Though chef Saon Brice has spent the past two decades developing his passion for cooking—working under local greats like Linwood Dame of Linwoods and Kevin Miller of Copper Kitchen—he admits that food wasn’t his first love.
“To be honest, it was actually music,” he says. “I grew up as a drummer, so my first love was learning and playing music. Then one day I started working in a kitchen washing dishes. I would see the pastas and different plates coming out and be like, ‘Oh man, that looks good.’ That turned me into a prep cook, then I started training on the line, and then all of the sudden I was running my own station.”
After years spent climbing the ranks in the local dining and catering scene (Brice eventually became the executive catering chef at Linwoods, where he worked for more than 15 years), the West Baltimore native is now preparing to step into a role that will fuse his love of cooking with his deep appreciation for local music, arts, and culture.
Come spring, Brice will head up his own kitchen as the executive chef of BLK Swan—a social spot with an “urban elevated” vibe that is taking over the former home of Cava Mezze on Fleet Street in Harbor East on May 14.
Highlighting a New American menu, curated cocktail program, live music by resident DJs on Friday and Saturday nights, and walls that exhibit local artwork, the restaurant and lounge is aiming to provide a middle ground between the city’s more casual bars and swanky fine-dining spots.
“We want people to know that we’re a fashionable, elegant establishment,” Brice says, “but also a place where you can come and have a great time.”
Celebrating Charm City culture is a huge part of the restaurant’s mission, according to Brice and owners with the Outkrowd Restaurant Group. One of the many ways that the team will pay homage to area traditions is through the menu, which will feature refined takes on local delicacies. (Diners can look forward to Brice’s crab cakes, as well as cheesesteak spring rolls inspired by city carryouts.)

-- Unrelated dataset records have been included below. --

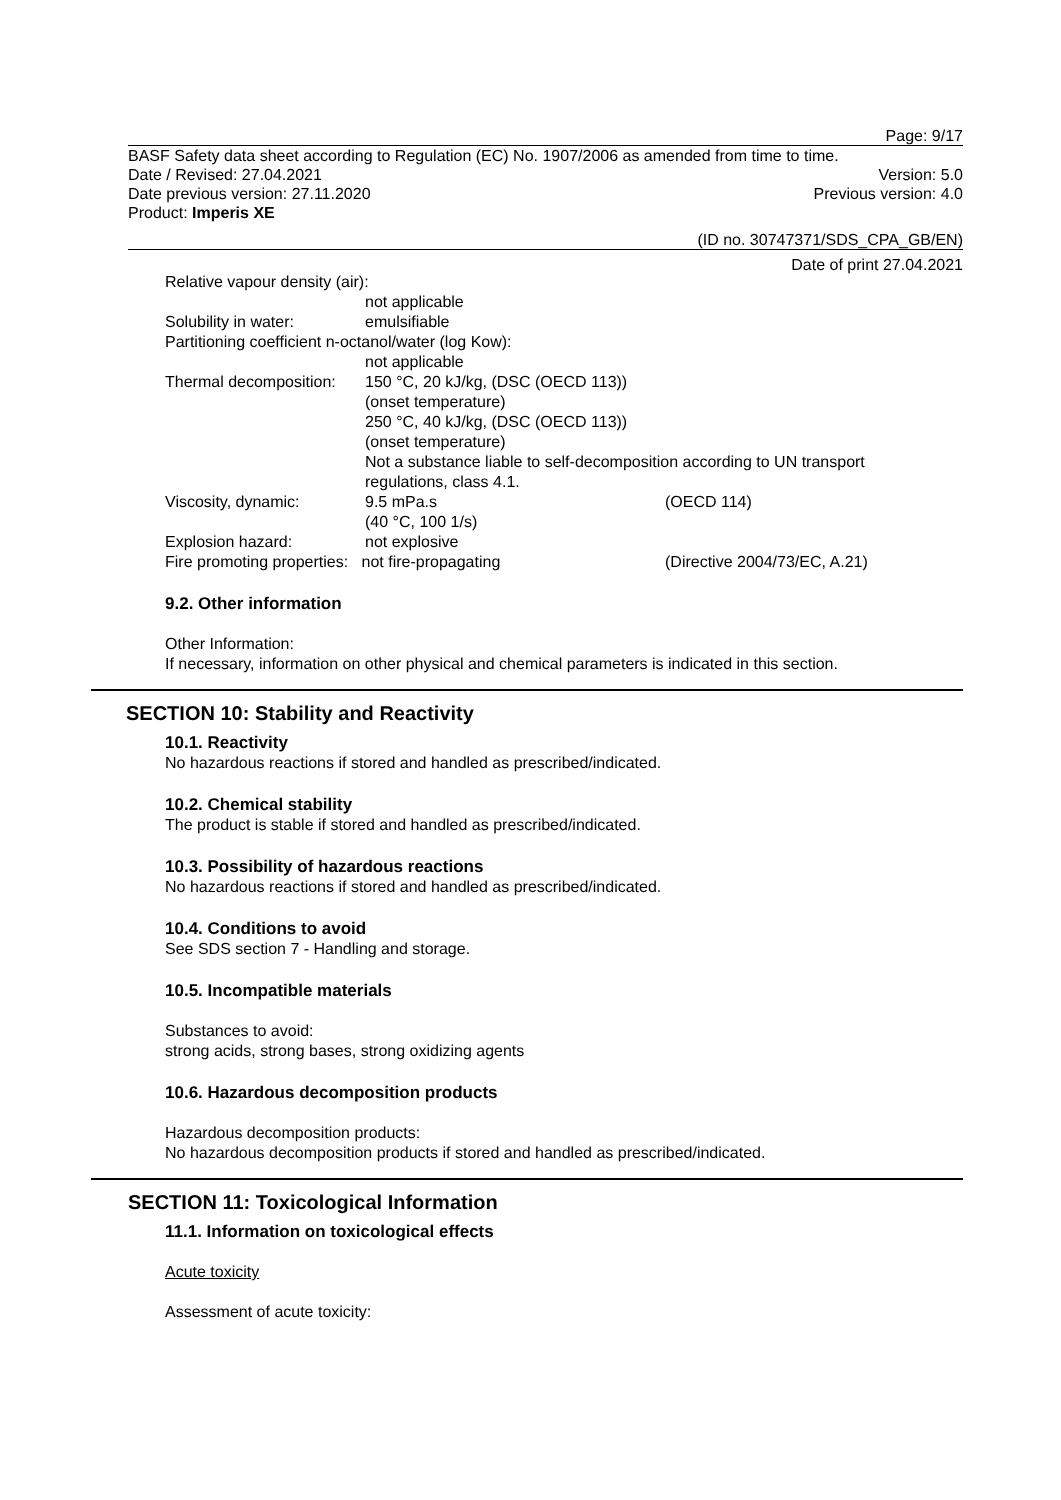Page: 9/17
BASF Safety data sheet according to Regulation (EC) No. 1907/2006 as amended from time to time.
Date / Revised: 27.04.2021 Version: 5.0
Date previous version: 27.11.2020 Previous version: 4.0
Product: Imperis XE
(ID no. 30747371/SDS_CPA_GB/EN)
Date of print 27.04.2021
Relative vapour density (air):
not applicable Solubility in water: emulsifiable
Partitioning coefficient n-octanol/water (log Kow):
not applicable
Thermal decomposition: 150 °C, 20 kJ/kg, (DSC (OECD 113))
(onset temperature)
250 °C, 40 kJ/kg, (DSC (OECD 113))
(onset temperature)
Not a substance liable to self-decomposition according to UN transport
regulations, class 4.1.
Viscosity, dynamic: 9.5 mPa.s
(40 °C, 100 1/s) (OECD 114) Explosion hazard: not explosive
Fire promoting properties: not fire-propagating (Directive 2004/73/EC, A.21)
9.2. Other information
Other Information:
If necessary, information on other physical and chemical parameters is indicated in this section.
SECTION 10: Stability and Reactivity
10.1. Reactivity
No hazardous reactions if stored and handled as prescribed/indicated.
10.2. Chemical stability
The product is stable if stored and handled as prescribed/indicated.
10.3. Possibility of hazardous reactions
No hazardous reactions if stored and handled as prescribed/indicated.
10.4. Conditions to avoid
See SDS section 7 - Handling and storage.
10.5. Incompatible materials
Substances to avoid:
strong acids, strong bases, strong oxidizing agents
10.6. Hazardous decomposition products
Hazardous decomposition products:
No hazardous decomposition products if stored and handled as prescribed/indicated.
SECTION 11: Toxicological Information
11.1. Information on toxicological effects
Acute toxicity
Assessment of acute toxicity:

Though the full menu is being kept under wraps until the opening, Brice teases other options like honey-glazed salmon, whole branzino, and lamb chops. Weekend brunch service will also be a highlight, and the team plans to have live DJs—including local favorites DJ Impulse and DJ P-Drama—spinning throughout the day for groups that want to stick around for afternoon drinks.
The “urban elevated” theme will also translate to the 130-seat interior, which will juxtapose original concrete floors with velvet banquettes, candelabra chandeliers, artsy Instagram backdrops, and a mixed-media gallery wall that presents work from local artists.
Additionally, BLK Swan will boast a private dining area, 16 seats outside, and its own adjacent carryout space where diners will be able to grab bites like a breakfast sandwich or salmon BLT on the go. Brice is grateful to be able to offer this option, especially as the pandemic wears on.
“We have a specific carryout menu that will allow our guests to still get a taste of who we are, even if they’re uncomfortable dining in at the moment,” he says.
Of course, the restaurant will adhere to all COVID-19 restrictions and implement a health screening program for employees in conjunction with the grand opening in May. But, looking ahead, the team is excited for diners to fully experience the concept when it’s safe.
“The black swan theory is described as an event that came as a surprise and had a major impact,” Brice explains. “That’s exactly what we want. We want people to come in and be surprised. We want to have a major impact on their lives, and on Baltimore.”
The owners hope that their presence is felt not only within the dining landscape, but also by the community at large. They’re looking forward to hosting events including holiday toy drives, cooking classes, and fundraisers benefiting neighborhood organizations.
For Brice’s part, he’s excited to use his food as a way to formally introduce himself to the Baltimore dining scene.
“I’m most excited about bringing who I am to Baltimore, and allowing my city to experience that,” he says. “Coming up under leadership like Linwoods and Copper Kitchen put me in a position where I wanted to be one with a company. Now that I have a place of my own, it’s much more personal.”